Some researchers have also scrutinised the validity of the JAS as while it does correspond with observable characteristics of the Type A pattern, such as competitiveness and impatience, it has limited predictive power in health outcomes. Appels et al. (1987), in a longitudinal study of over 3,000 men, illustrated that JAS scores failed to predict heart attacks over a 9.5-year period. Similarly, Šmigelskas et al. (2014) concluded that Type A traits measured by the JAS were not significantly associated with cardiovascular or all-cause mortality, and challenged the validity of the JAS and asserted that it possesses low reliability and should not be used for predictive purposes. This undermines the JAS’s original role as a coronary risk screening tool. Further research by Pred, Spence, and Helmreich (1986) suggested how the Type A construct is multidimensional. They suggested two subcomponents in the JAS: Achievement Strivings and Impatience-Irritability, can have different effects for health and behavior.

== Criticisms and contemporary relevance ==
The JAS has been the subject of severe criticism, especially in terms of predictive validity and theoretical clarity. While initial studies suggested a link between Type A behavior and coronary heart disease, more recent research has largely discredited this. Šmigelskas et al. (2014) found that Type A behavior was unable to predict premature mortality, which undermined one of the foundational assumptions of the JAS. Similarly, Rose (1987) displayed that the disparate findings across studies called for a reconceptualization of the Type A construct, which led to researchers analysing traits such as hostility and anger, that are more reliable predictors for coronary artery disease. There are also concerns about cultural and gender bias. Hayano et al. (1989) demonstrated that cultural context may influence how Type A traits are expressed, with Japanese participants job involvement items did not indicate position or pay rises as opposed to their American counterparts.

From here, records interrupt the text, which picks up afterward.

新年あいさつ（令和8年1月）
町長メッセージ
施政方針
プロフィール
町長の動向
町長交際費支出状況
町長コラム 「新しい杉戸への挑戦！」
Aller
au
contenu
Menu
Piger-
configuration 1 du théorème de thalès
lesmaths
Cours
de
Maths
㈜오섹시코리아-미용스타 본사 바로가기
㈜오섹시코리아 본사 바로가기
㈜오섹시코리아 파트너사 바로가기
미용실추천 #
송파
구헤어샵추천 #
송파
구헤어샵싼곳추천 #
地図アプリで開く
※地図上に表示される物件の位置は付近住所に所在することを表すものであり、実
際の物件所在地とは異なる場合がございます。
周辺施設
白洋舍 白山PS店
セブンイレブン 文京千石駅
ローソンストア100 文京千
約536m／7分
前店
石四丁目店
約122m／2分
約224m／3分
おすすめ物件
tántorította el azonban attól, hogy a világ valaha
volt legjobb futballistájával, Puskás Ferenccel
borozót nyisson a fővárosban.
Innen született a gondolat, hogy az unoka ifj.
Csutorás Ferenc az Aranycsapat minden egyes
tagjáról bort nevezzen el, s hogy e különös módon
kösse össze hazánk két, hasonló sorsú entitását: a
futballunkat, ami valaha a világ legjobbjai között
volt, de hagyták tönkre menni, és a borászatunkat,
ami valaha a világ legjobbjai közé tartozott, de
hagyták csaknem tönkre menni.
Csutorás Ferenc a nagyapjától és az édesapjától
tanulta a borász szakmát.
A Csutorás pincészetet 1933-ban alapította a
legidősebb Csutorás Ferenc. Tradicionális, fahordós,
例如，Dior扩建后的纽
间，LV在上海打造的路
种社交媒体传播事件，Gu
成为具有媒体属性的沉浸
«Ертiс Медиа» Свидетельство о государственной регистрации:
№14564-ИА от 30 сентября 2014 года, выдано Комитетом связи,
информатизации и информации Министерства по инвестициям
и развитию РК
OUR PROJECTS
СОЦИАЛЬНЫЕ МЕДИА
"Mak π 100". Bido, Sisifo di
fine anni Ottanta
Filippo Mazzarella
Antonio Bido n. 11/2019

Although the JAS is no longer widely used in contemporary clinical practice, the JAS is still referenced in academic research and has historical importance in the development of personality-health psychology. It prompted greater investigation into relations between behavior patterns and stress and health outcomes (specifically for coronary heart disease), and contributed to the improvement of psychometric assessments in personality psychology.